Requirements:
Output as a JSON list of strings, one string per line, the lines of the records from the line with "collection date: 2005-01-16" up to and including the last line of the records. Leave out blank lines.

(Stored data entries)

****

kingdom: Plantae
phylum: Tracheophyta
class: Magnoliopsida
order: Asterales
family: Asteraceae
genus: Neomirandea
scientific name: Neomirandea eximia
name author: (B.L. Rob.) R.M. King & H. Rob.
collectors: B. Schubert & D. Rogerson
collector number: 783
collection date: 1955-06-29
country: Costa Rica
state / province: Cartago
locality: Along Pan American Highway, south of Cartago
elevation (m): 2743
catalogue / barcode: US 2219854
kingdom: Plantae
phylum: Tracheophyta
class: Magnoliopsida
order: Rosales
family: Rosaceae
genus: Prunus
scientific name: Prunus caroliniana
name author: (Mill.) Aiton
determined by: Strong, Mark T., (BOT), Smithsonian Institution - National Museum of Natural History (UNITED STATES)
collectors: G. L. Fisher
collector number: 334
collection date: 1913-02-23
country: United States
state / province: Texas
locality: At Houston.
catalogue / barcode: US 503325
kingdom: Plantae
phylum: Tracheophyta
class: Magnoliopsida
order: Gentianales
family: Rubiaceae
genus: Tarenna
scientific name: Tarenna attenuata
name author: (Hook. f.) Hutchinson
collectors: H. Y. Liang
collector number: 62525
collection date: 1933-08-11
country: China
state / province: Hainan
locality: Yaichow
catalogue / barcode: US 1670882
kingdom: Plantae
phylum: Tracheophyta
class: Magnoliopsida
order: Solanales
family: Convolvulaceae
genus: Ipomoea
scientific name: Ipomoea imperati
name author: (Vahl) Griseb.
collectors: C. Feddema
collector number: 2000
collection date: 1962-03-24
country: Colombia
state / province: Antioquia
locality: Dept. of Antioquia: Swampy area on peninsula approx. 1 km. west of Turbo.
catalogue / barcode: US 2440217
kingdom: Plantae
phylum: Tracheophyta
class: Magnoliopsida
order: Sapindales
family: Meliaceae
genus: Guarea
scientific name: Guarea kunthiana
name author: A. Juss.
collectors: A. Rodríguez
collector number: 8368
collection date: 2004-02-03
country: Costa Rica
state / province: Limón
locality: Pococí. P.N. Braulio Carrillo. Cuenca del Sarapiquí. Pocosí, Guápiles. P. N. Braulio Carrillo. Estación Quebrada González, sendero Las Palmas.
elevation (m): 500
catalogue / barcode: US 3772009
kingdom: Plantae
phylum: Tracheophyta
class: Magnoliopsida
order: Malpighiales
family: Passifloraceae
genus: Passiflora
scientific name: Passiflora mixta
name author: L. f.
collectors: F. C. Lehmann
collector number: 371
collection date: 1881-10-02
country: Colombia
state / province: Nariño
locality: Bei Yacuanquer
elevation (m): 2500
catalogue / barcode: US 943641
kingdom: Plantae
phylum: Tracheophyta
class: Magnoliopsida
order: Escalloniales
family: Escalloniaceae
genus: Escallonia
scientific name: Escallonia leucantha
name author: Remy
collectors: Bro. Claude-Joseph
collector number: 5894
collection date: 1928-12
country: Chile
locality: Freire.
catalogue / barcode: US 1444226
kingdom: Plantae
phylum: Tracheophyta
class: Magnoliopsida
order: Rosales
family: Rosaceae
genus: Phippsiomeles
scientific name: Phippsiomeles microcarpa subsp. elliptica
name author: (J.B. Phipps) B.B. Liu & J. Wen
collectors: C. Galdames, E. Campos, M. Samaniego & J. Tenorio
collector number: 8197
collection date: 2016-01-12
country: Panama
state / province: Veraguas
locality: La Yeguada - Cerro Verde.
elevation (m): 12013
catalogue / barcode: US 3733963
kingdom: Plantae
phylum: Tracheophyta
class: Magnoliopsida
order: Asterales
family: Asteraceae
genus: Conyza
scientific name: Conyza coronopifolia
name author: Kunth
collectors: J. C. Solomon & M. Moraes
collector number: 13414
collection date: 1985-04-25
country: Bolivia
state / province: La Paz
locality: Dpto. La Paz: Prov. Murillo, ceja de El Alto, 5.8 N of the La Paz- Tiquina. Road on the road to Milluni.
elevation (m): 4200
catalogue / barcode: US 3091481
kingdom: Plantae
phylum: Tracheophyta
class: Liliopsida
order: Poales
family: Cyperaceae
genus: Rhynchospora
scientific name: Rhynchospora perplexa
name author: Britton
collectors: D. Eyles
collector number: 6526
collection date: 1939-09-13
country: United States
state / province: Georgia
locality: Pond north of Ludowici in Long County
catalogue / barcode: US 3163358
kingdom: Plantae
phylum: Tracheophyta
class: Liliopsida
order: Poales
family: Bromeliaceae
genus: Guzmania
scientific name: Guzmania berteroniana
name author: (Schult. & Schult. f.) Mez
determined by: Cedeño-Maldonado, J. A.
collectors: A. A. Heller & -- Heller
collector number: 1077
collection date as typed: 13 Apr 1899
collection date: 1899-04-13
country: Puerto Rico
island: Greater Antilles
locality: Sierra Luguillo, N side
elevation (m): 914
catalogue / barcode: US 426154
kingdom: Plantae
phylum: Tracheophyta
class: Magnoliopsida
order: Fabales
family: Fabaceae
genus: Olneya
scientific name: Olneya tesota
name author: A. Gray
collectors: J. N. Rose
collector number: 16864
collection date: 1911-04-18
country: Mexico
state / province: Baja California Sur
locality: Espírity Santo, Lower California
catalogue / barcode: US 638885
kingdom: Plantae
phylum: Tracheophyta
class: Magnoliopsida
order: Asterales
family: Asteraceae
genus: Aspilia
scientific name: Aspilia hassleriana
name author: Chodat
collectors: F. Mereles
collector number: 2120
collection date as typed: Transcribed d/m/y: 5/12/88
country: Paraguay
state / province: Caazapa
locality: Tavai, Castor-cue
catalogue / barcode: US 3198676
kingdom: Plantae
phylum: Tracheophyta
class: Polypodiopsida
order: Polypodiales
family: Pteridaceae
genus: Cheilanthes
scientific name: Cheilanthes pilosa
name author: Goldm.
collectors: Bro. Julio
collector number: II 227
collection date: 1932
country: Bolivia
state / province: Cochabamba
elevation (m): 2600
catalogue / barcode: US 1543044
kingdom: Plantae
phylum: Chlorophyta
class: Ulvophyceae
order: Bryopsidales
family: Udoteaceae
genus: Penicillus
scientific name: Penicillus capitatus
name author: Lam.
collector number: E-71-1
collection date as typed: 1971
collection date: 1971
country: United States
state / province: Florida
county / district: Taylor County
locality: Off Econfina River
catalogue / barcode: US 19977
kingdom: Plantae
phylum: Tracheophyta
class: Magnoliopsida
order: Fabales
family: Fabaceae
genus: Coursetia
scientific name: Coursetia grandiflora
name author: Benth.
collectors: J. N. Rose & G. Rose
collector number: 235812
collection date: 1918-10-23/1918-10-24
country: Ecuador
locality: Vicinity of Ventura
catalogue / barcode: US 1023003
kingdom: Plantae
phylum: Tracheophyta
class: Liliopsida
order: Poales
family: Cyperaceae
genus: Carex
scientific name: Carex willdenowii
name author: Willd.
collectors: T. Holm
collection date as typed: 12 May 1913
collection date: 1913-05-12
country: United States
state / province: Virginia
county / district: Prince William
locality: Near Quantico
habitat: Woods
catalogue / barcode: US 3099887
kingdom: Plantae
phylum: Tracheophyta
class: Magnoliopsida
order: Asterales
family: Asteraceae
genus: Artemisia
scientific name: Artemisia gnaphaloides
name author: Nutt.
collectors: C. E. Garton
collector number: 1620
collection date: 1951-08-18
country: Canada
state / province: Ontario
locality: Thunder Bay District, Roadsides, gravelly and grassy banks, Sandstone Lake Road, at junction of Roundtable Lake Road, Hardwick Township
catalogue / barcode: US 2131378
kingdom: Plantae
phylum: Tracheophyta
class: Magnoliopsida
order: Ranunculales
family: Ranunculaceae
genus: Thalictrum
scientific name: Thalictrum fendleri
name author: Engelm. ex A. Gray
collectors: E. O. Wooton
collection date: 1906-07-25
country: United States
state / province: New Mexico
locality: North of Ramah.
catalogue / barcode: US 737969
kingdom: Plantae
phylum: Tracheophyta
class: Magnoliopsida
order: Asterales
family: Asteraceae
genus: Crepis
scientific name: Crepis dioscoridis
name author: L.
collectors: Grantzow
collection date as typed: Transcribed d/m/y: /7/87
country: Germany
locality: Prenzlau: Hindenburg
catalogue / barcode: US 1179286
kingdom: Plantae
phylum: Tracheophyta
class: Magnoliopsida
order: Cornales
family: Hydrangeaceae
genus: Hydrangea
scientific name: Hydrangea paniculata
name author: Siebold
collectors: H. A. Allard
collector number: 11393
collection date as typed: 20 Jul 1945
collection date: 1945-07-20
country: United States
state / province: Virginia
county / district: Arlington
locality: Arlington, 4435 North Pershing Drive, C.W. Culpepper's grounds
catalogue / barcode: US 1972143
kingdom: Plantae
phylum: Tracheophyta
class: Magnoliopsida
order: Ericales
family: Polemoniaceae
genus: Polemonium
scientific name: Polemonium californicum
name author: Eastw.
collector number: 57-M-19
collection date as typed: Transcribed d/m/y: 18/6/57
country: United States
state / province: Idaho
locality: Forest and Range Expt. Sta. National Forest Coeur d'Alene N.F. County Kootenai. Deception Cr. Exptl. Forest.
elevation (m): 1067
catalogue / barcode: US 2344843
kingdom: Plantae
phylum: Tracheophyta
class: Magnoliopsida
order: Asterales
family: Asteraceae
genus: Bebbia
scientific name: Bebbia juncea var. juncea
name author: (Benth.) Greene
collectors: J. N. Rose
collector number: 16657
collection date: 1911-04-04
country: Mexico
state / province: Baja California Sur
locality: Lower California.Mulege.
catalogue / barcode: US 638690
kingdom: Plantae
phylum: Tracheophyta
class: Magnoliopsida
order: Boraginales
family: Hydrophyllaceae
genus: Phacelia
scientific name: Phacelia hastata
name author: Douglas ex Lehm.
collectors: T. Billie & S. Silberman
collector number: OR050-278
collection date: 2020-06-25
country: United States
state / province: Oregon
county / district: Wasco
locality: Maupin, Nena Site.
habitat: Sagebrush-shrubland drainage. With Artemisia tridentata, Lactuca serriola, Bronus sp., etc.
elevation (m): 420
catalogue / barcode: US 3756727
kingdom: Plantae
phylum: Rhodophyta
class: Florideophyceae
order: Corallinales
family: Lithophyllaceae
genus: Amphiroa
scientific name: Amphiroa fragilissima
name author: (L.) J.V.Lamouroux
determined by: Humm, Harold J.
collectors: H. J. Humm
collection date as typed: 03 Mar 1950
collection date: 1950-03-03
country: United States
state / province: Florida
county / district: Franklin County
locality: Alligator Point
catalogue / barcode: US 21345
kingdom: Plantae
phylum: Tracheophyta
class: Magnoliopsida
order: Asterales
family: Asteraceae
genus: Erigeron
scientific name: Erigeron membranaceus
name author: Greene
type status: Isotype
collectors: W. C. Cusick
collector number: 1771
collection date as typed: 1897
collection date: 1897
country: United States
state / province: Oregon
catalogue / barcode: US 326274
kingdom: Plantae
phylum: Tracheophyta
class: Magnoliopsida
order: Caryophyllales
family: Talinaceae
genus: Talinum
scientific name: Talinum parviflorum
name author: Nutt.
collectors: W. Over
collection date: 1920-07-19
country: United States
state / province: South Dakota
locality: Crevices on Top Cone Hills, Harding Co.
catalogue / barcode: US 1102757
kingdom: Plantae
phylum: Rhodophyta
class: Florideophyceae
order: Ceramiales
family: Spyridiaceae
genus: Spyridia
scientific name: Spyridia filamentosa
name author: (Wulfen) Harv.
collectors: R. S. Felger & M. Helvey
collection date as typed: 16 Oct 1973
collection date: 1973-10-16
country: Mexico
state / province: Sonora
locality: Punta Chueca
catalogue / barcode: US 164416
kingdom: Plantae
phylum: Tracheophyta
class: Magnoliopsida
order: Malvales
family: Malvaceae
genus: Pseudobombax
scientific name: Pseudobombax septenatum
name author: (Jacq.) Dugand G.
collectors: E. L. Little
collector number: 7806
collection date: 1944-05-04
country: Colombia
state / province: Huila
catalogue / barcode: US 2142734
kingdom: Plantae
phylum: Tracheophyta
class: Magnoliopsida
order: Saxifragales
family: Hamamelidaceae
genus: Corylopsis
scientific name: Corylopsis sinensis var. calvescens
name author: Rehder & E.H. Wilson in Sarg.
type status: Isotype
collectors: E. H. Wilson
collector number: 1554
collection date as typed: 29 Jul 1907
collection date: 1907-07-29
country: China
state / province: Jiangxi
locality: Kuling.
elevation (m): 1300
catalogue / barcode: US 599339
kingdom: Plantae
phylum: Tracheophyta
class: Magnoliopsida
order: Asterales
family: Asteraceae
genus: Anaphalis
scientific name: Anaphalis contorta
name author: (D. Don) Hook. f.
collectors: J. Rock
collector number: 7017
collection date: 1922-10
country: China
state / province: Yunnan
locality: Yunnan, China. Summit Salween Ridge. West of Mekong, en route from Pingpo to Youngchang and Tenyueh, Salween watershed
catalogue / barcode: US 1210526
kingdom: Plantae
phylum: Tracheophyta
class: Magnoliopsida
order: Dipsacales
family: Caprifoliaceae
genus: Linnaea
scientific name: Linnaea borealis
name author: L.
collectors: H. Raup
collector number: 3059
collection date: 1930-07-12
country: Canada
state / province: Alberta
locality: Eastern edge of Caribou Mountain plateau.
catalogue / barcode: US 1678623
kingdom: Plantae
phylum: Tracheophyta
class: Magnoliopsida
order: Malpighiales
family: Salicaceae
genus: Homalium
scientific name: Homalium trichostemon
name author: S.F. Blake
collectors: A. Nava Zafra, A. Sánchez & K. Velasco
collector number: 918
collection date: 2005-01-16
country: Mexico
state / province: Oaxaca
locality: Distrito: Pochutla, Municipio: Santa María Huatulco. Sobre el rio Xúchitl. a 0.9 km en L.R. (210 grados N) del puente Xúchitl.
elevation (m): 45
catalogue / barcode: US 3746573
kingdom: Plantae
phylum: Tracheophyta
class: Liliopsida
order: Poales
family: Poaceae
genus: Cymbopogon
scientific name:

****

Solution to the problem:
[
  "collection date: 2005-01-16",
  "country: Mexico",
  "state / province: Oaxaca",
  "locality: Distrito: Pochutla, Municipio: Santa María Huatulco. Sobre el rio Xúchitl. a 0.9 km en L.R. (210 grados N) del puente Xúchitl.",
  "elevation (m): 45",
  "catalogue / barcode: US 3746573",
  "kingdom: Plantae",
  "phylum: Tracheophyta",
  "class: Liliopsida",
  "order: Poales",
  "family: Poaceae",
  "genus: Cymbopogon",
  "scientific name:"
]